● **Supplied records**:
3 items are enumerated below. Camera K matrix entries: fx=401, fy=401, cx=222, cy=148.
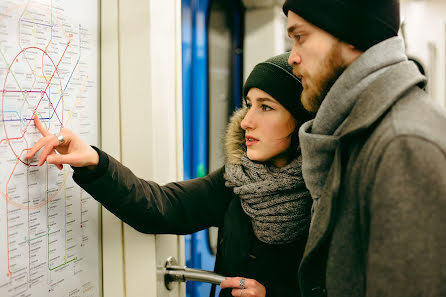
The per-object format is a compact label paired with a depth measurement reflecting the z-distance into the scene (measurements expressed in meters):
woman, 1.35
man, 0.76
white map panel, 0.91
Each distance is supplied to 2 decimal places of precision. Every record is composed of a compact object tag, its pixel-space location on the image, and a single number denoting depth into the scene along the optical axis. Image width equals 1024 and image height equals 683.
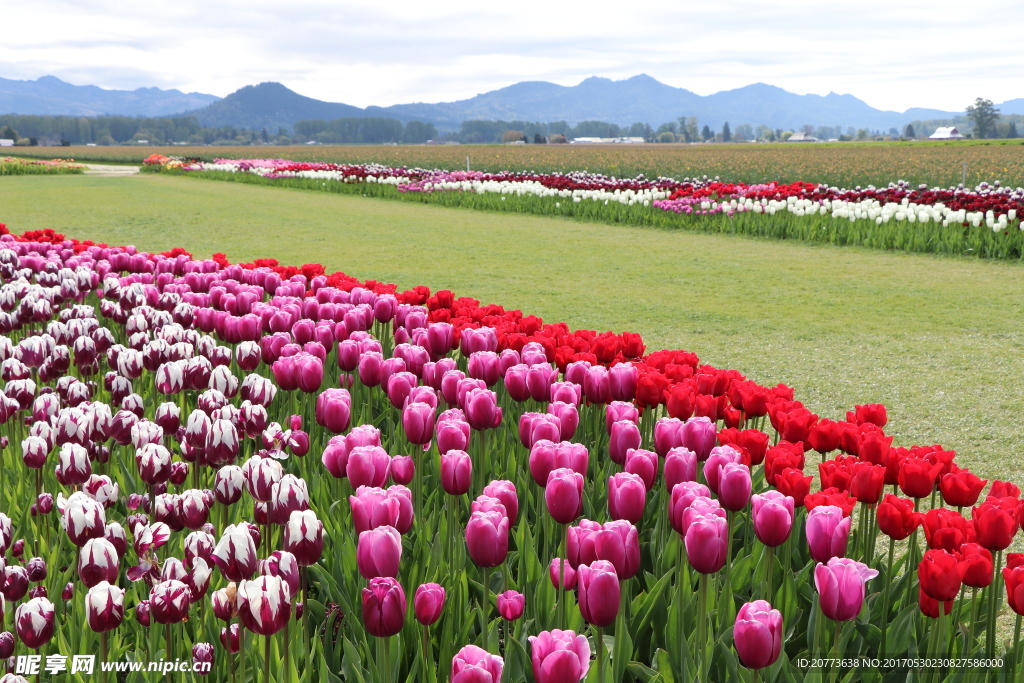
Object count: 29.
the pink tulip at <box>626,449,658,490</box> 2.82
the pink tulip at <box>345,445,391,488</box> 2.69
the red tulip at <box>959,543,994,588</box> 2.25
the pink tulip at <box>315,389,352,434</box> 3.48
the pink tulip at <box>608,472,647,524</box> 2.47
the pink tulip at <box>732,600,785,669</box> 1.87
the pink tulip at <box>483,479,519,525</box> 2.52
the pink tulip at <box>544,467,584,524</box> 2.49
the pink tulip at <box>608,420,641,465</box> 3.08
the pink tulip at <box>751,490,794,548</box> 2.39
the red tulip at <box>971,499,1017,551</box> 2.39
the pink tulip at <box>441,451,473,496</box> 2.73
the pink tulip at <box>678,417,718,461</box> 3.13
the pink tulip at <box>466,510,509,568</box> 2.25
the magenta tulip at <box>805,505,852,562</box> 2.22
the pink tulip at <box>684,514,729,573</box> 2.16
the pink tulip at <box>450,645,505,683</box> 1.69
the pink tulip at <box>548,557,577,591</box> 2.36
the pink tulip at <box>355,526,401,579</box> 2.06
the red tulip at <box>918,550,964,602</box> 2.20
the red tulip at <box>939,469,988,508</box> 2.78
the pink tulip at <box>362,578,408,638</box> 1.94
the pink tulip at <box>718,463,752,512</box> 2.64
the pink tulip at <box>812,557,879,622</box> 2.04
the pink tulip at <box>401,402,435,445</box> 3.19
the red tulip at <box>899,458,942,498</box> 2.85
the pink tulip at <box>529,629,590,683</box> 1.72
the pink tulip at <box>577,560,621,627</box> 1.94
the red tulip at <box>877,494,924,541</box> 2.58
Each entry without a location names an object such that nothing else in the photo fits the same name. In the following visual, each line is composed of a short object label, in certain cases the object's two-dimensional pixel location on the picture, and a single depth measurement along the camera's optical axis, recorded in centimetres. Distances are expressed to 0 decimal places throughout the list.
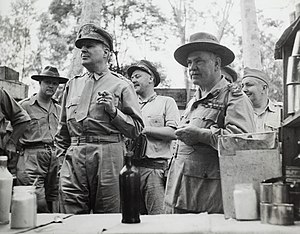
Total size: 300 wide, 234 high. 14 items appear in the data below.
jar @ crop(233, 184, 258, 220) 167
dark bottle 172
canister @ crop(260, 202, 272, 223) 157
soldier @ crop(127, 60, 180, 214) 366
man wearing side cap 373
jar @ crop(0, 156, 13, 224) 173
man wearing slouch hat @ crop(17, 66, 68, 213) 438
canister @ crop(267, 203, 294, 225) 153
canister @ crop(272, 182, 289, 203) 157
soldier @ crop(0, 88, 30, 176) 364
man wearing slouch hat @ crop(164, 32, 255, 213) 235
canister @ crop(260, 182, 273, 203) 159
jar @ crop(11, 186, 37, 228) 166
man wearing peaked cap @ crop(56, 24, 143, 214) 277
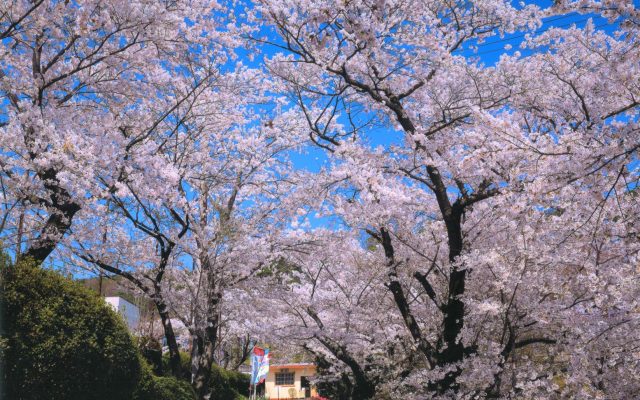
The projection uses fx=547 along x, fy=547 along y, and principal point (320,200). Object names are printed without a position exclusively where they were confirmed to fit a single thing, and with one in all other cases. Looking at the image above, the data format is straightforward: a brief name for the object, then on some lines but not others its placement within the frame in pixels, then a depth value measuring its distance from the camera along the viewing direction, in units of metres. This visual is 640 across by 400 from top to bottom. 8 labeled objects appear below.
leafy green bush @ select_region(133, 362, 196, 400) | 7.15
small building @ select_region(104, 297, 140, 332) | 24.49
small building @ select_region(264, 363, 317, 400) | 32.00
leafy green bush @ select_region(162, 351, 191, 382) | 11.43
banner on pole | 18.02
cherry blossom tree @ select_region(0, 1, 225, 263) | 6.61
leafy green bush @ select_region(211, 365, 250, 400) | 16.44
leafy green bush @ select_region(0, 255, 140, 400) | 5.03
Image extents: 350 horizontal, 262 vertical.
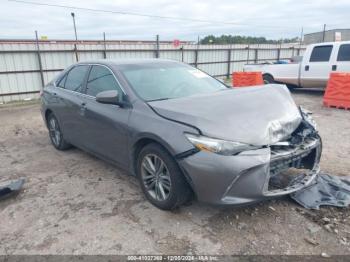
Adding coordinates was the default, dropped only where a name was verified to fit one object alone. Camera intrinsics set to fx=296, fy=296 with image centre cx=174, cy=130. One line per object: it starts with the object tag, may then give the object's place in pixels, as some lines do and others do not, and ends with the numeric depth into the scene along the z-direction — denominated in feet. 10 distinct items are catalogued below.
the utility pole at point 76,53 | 42.24
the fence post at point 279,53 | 72.75
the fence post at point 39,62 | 39.65
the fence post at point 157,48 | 50.02
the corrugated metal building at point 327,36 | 91.56
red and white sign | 53.26
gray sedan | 8.82
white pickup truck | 32.27
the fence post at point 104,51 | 44.70
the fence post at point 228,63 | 61.48
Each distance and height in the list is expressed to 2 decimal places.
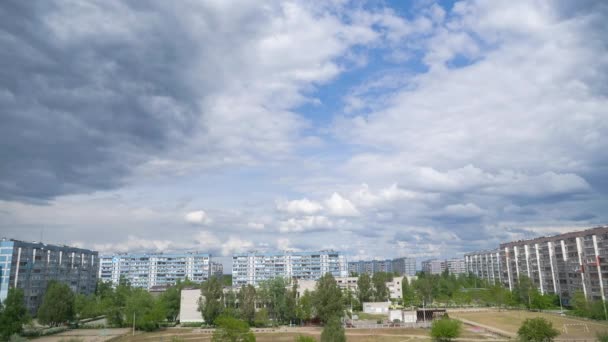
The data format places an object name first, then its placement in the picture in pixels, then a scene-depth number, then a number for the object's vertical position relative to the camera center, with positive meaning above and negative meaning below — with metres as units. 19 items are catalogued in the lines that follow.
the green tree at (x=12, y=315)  64.12 -6.21
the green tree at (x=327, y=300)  79.94 -6.01
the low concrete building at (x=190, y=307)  86.06 -7.26
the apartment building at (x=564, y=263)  85.88 +0.02
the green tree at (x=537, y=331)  52.53 -8.30
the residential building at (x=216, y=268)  179.44 +0.52
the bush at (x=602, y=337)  42.75 -7.56
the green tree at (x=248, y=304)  80.25 -6.49
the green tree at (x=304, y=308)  83.00 -7.73
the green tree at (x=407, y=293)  117.06 -7.72
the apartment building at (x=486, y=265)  163.25 -0.30
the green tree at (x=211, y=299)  80.75 -5.63
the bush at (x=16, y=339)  51.39 -7.76
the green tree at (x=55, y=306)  79.94 -6.02
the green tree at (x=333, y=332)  43.47 -6.51
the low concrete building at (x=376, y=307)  98.79 -9.26
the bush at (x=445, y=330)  58.56 -8.72
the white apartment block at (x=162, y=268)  155.50 +0.98
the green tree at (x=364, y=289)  112.06 -5.74
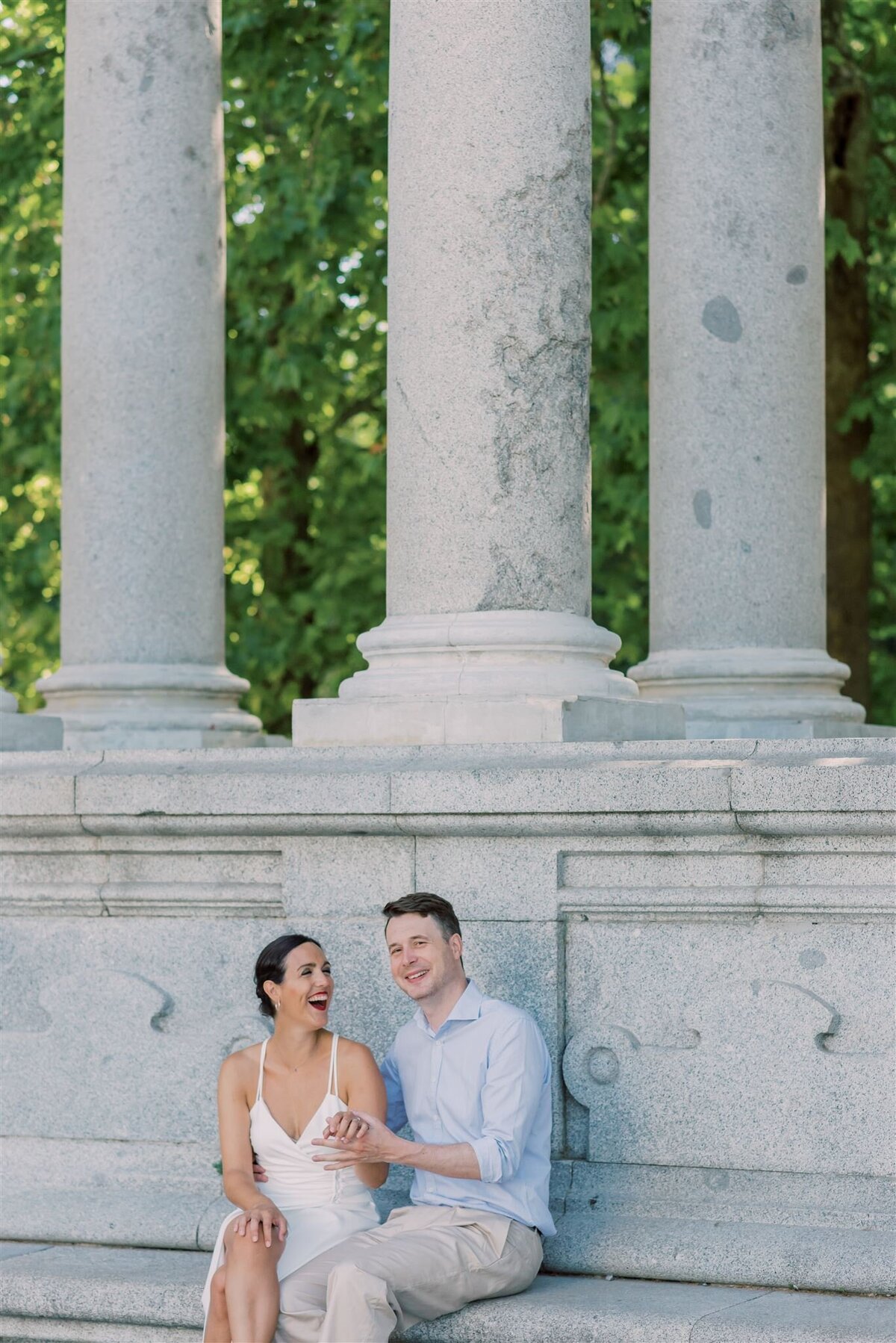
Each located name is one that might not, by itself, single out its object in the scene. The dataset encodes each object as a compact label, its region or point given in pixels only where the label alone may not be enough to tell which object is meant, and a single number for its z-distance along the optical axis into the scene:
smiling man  9.88
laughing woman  10.45
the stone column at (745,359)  15.67
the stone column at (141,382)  16.22
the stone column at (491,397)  12.24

● **What you are asked to do**: Reproduce each line above exactly, but not a single picture.

● **Reply to the exercise**:
3 items are enumerated below. Camera K matrix entries: fx=401, fy=401, cx=222, cy=148.
The per-object format is a compact label paired with a depth measurement reflecting the z-distance into the scene (measurements expressed in meters):
woman, 1.35
man, 0.76
white map panel, 0.91
Each distance is supplied to 2 decimal places of precision. Every record is composed of a compact object tag, its pixel-space location on the image, and a single number denoting depth into the scene along the optical axis. Image width equals 1024 and image height equals 683.
Object count: 29.
the pink tulip at <box>626,449,658,490</box> 2.82
the pink tulip at <box>345,445,391,488</box> 2.69
the red tulip at <box>959,543,994,588</box> 2.25
the pink tulip at <box>315,389,352,434</box> 3.48
the pink tulip at <box>608,472,647,524</box> 2.47
the pink tulip at <box>732,600,785,669</box> 1.87
the pink tulip at <box>483,479,519,525</box> 2.52
the pink tulip at <box>544,467,584,524</box> 2.49
the pink tulip at <box>608,420,641,465</box> 3.08
the pink tulip at <box>751,490,794,548</box> 2.39
the red tulip at <box>971,499,1017,551</box> 2.39
the pink tulip at <box>441,451,473,496</box> 2.73
the pink tulip at <box>678,417,718,461</box> 3.13
the pink tulip at <box>466,510,509,568</box> 2.25
the magenta tulip at <box>805,505,852,562</box> 2.22
the pink tulip at <box>684,514,729,573</box> 2.16
the pink tulip at <box>450,645,505,683</box> 1.69
the pink tulip at <box>548,557,577,591</box> 2.36
the pink tulip at <box>355,526,401,579</box> 2.06
the red tulip at <box>918,550,964,602</box> 2.20
the red tulip at <box>939,469,988,508</box> 2.78
the pink tulip at <box>362,578,408,638</box> 1.94
the pink tulip at <box>718,463,752,512</box> 2.64
the pink tulip at <box>812,557,879,622</box> 2.04
the pink tulip at <box>401,402,435,445</box> 3.19
the red tulip at <box>899,458,942,498</box> 2.85
the pink tulip at <box>529,629,590,683</box> 1.72
the pink tulip at <box>577,560,621,627</box> 1.94
the red tulip at <box>877,494,924,541</box> 2.58
Each entry without a location names an object such that nothing else in the photo fits the same name. In the following visual, each line is composed of a short object label, in certain cases the object's two-dimensional pixel location on the picture, and a single depth measurement along the camera's optical axis, recorded in centimetres. Distances are expressed to 0 decimal places throughout the list.
Total size: 300 wide, 234 high. 14 items appear in the data below.
jar @ crop(233, 184, 258, 220) 167
dark bottle 172
canister @ crop(260, 202, 272, 223) 157
soldier @ crop(127, 60, 180, 214) 366
man wearing side cap 373
jar @ crop(0, 156, 13, 224) 173
man wearing slouch hat @ crop(17, 66, 68, 213) 438
canister @ crop(267, 203, 294, 225) 153
canister @ crop(272, 182, 289, 203) 157
soldier @ crop(0, 88, 30, 176) 364
man wearing slouch hat @ crop(164, 32, 255, 213) 235
canister @ crop(260, 182, 273, 203) 159
jar @ crop(11, 186, 37, 228) 166
man wearing peaked cap @ crop(56, 24, 143, 214) 277
The projection uses fx=547 along x, fy=547 along y, and principal point (320,200). Object names are printed without a position exclusively where they were confirmed to fit a single thing, and with one in all other cases. Looking at the image above, the data format is straightforward: a brief name for the object, then on some lines but not others its placement within the frame in pixels, then a depth value measuring its distance from the camera along the viewing direction, in units of metres. This visual is 640 across by 400 from top to bottom. 8 labeled objects appear below.
leafy green bush @ select_region(133, 362, 196, 400) | 7.15
small building @ select_region(104, 297, 140, 332) | 24.49
small building @ select_region(264, 363, 317, 400) | 32.00
leafy green bush @ select_region(162, 351, 191, 382) | 11.43
banner on pole | 18.02
cherry blossom tree @ select_region(0, 1, 225, 263) | 6.61
leafy green bush @ select_region(211, 365, 250, 400) | 16.44
leafy green bush @ select_region(0, 255, 140, 400) | 5.03
Image extents: 350 horizontal, 262 vertical.
Adding coordinates was the default, dropped only where a name was verified to fit one object alone. Camera intrinsics set to fx=296, fy=296 with image centre cx=174, cy=130. One line per object: it starts with the object tag, may then give the object's place in pixels, as some lines do and others do not, and ends with the numeric depth into the scene along the z-direction — denominated in feet. 10 distinct items are catalogued below.
the utility pole at point 76,53 | 42.24
the fence post at point 279,53 | 72.75
the fence post at point 39,62 | 39.65
the fence post at point 157,48 | 50.02
the corrugated metal building at point 327,36 | 91.56
red and white sign | 53.26
gray sedan | 8.82
white pickup truck | 32.27
the fence post at point 104,51 | 44.70
the fence post at point 228,63 | 61.48
Each distance and height in the list is expressed to 2 decimal places.
The data format places an object name first, then its placement in the picture in pixels, then a scene-depth number, then a number for the object's vertical position relative to the camera center, with positive meaning above and negative meaning below — with metres as units. 19 items are catalogued in the lines that follow.
the green tree at (x=12, y=315)  64.12 -6.21
the green tree at (x=327, y=300)  79.94 -6.01
the low concrete building at (x=190, y=307)  86.06 -7.26
the apartment building at (x=564, y=263)  85.88 +0.02
the green tree at (x=537, y=331)  52.53 -8.30
the residential building at (x=216, y=268)  179.44 +0.52
the bush at (x=602, y=337)  42.75 -7.56
the green tree at (x=248, y=304)  80.25 -6.49
the green tree at (x=304, y=308)  83.00 -7.73
the green tree at (x=407, y=293)  117.06 -7.72
the apartment building at (x=486, y=265)  163.25 -0.30
the green tree at (x=211, y=299)  80.75 -5.63
the bush at (x=16, y=339)  51.39 -7.76
the green tree at (x=55, y=306)  79.94 -6.02
the green tree at (x=333, y=332)  43.47 -6.51
the low concrete building at (x=376, y=307)  98.79 -9.26
the bush at (x=445, y=330)  58.56 -8.72
the white apartment block at (x=162, y=268)  155.50 +0.98
the green tree at (x=364, y=289)  112.06 -5.74
Each located name is one that might not, by itself, single out its object in the scene. The dataset encodes each object as a compact label, its region or point given in pixels only where the label alone may not be enough to tell which object is meant, and a single number for its z-distance along the optical axis into the scene:
smiling man  9.88
laughing woman  10.45
the stone column at (745,359)  15.67
the stone column at (141,382)  16.22
the stone column at (491,397)  12.24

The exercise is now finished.